── Dataset entries ──

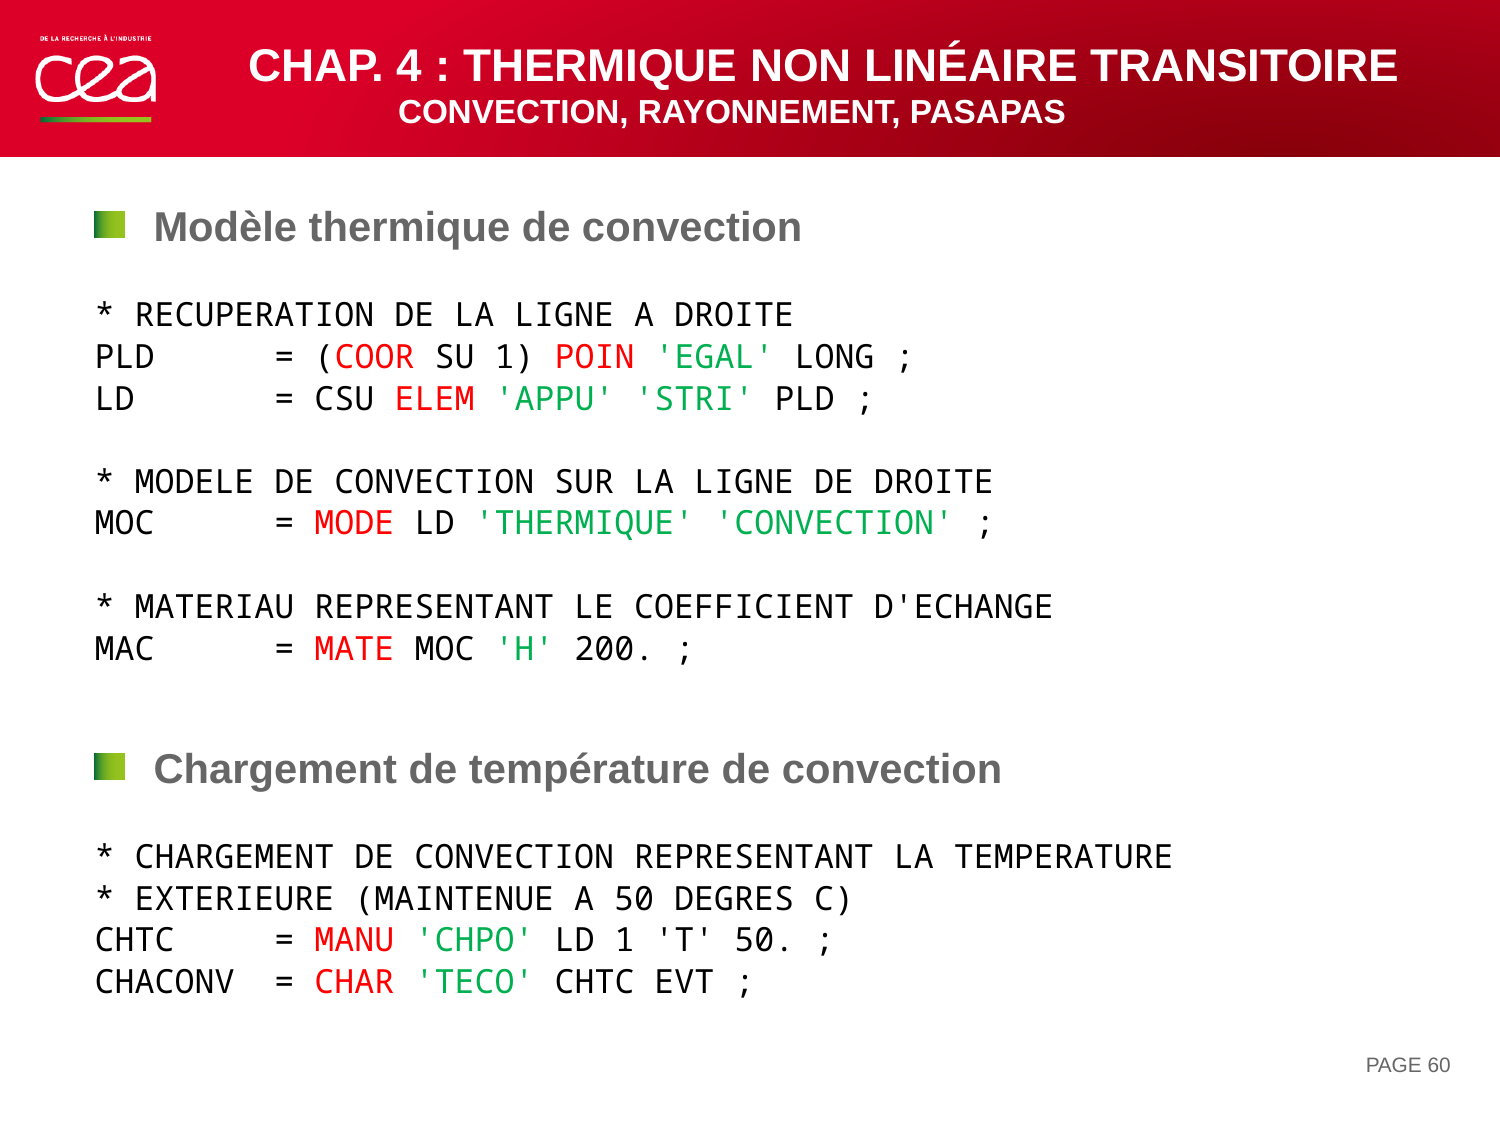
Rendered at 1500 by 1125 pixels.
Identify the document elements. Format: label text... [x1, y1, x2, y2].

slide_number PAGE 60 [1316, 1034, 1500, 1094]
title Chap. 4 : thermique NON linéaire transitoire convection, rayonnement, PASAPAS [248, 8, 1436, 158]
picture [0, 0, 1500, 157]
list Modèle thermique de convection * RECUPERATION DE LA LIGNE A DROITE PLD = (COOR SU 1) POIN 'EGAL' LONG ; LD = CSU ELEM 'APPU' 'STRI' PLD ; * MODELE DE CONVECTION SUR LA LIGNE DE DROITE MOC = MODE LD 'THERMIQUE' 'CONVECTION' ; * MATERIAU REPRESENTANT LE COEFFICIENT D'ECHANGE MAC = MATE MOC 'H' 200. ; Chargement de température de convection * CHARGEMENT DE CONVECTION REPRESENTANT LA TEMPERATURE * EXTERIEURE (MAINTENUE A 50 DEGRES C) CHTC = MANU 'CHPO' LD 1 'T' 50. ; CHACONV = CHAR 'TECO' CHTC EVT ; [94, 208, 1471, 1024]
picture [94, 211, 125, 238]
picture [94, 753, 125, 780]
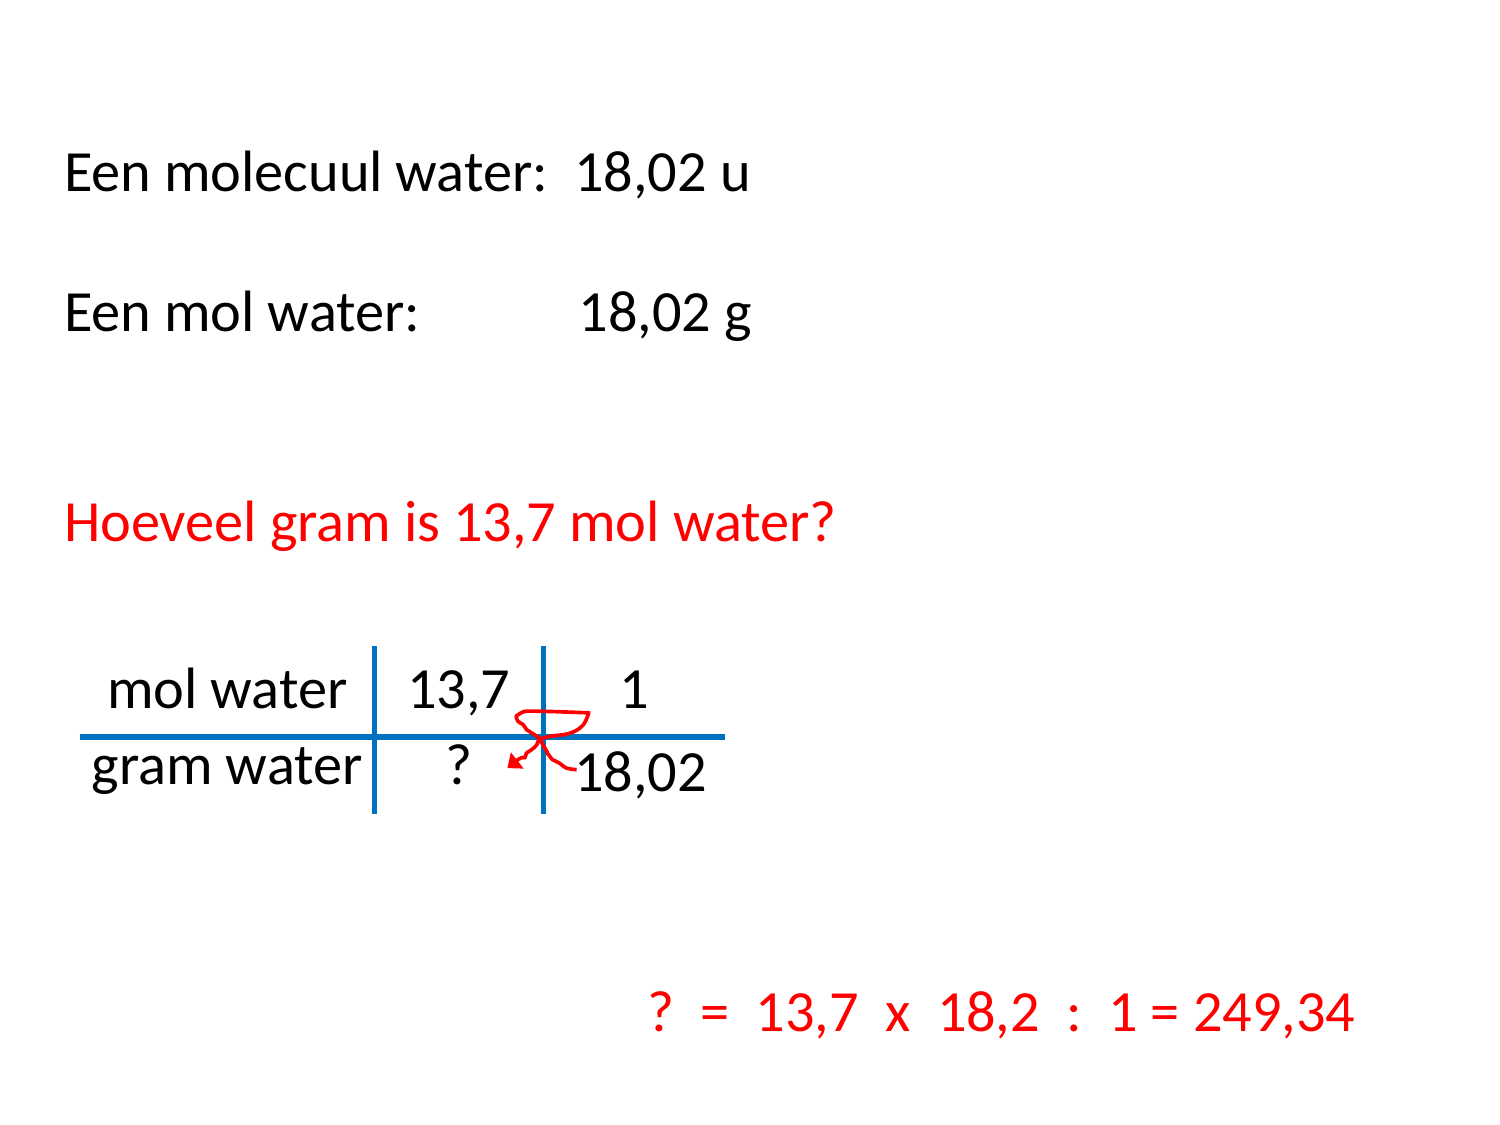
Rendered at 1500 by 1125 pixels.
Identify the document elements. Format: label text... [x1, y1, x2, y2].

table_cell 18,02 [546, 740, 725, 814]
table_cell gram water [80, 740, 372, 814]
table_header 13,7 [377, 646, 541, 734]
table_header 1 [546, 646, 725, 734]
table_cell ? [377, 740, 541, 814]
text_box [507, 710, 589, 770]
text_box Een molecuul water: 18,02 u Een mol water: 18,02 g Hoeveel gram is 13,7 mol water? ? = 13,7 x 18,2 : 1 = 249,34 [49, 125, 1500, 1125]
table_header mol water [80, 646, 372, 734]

───

**Exercise goal:** Would you copy all of the data exactly? Keep the pictures out of it.

**Answer to this exercise:**
Rendered at 1500 by 1125 pixels.
Identify the document elements. Format: label text... [x1, y1, x2, y2].

slide_number PAGE 60 [1316, 1034, 1500, 1094]
title Chap. 4 : thermique NON linéaire transitoire convection, rayonnement, PASAPAS [248, 8, 1436, 158]
picture [0, 0, 1500, 157]
list Modèle thermique de convection * RECUPERATION DE LA LIGNE A DROITE PLD = (COOR SU 1) POIN 'EGAL' LONG ; LD = CSU ELEM 'APPU' 'STRI' PLD ; * MODELE DE CONVECTION SUR LA LIGNE DE DROITE MOC = MODE LD 'THERMIQUE' 'CONVECTION' ; * MATERIAU REPRESENTANT LE COEFFICIENT D'ECHANGE MAC = MATE MOC 'H' 200. ; Chargement de température de convection * CHARGEMENT DE CONVECTION REPRESENTANT LA TEMPERATURE * EXTERIEURE (MAINTENUE A 50 DEGRES C) CHTC = MANU 'CHPO' LD 1 'T' 50. ; CHACONV = CHAR 'TECO' CHTC EVT ; [94, 208, 1471, 1024]
picture [94, 211, 125, 238]
picture [94, 753, 125, 780]
Rendered at 1500 by 1125 pixels.
Identify the document elements. Format: label text... [x1, y1, x2, y2].

table_cell 18,02 [546, 740, 725, 814]
table_cell gram water [80, 740, 372, 814]
table_header 13,7 [377, 646, 541, 734]
table_header 1 [546, 646, 725, 734]
table_cell ? [377, 740, 541, 814]
text_box [507, 710, 589, 770]
text_box Een molecuul water: 18,02 u Een mol water: 18,02 g Hoeveel gram is 13,7 mol water? ? = 13,7 x 18,2 : 1 = 249,34 [49, 125, 1500, 1125]
table_header mol water [80, 646, 372, 734]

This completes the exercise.